[Saved data entries]

──────────

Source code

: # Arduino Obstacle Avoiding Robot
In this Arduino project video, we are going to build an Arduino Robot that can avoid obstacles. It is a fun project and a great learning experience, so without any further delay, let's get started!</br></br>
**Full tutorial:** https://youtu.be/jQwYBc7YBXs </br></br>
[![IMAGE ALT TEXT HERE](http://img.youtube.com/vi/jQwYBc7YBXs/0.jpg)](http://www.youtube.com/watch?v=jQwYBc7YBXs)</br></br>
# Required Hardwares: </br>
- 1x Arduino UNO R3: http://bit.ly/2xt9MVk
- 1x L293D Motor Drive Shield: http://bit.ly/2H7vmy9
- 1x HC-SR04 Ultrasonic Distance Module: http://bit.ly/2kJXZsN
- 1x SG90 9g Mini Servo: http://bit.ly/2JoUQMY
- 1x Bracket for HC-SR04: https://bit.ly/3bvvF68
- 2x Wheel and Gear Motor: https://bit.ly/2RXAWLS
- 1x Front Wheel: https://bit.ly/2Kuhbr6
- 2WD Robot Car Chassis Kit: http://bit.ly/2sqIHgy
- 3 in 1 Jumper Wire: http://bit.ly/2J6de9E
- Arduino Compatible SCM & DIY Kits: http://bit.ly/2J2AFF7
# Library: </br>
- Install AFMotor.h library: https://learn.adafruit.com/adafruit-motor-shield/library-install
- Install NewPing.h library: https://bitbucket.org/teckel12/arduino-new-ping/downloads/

──────────

_WHAT THIS TASK INVOLVES_:
Exactly reproduce the lines from the one containing "- 1x Bracket" through the end of the records, and only those lines.

_RESPONSE_:
- 1x Bracket for HC-SR04: https://bit.ly/3bvvF68
- 2x Wheel and Gear Motor: https://bit.ly/2RXAWLS
- 1x Front Wheel: https://bit.ly/2Kuhbr6
- 2WD Robot Car Chassis Kit: http://bit.ly/2sqIHgy
- 3 in 1 Jumper Wire: http://bit.ly/2J6de9E
- Arduino Compatible SCM & DIY Kits: http://bit.ly/2J2AFF7
# Library: </br>
- Install AFMotor.h library: https://learn.adafruit.com/adafruit-motor-shield/library-install
- Install NewPing.h library: https://bitbucket.org/teckel12/arduino-new-ping/downloads/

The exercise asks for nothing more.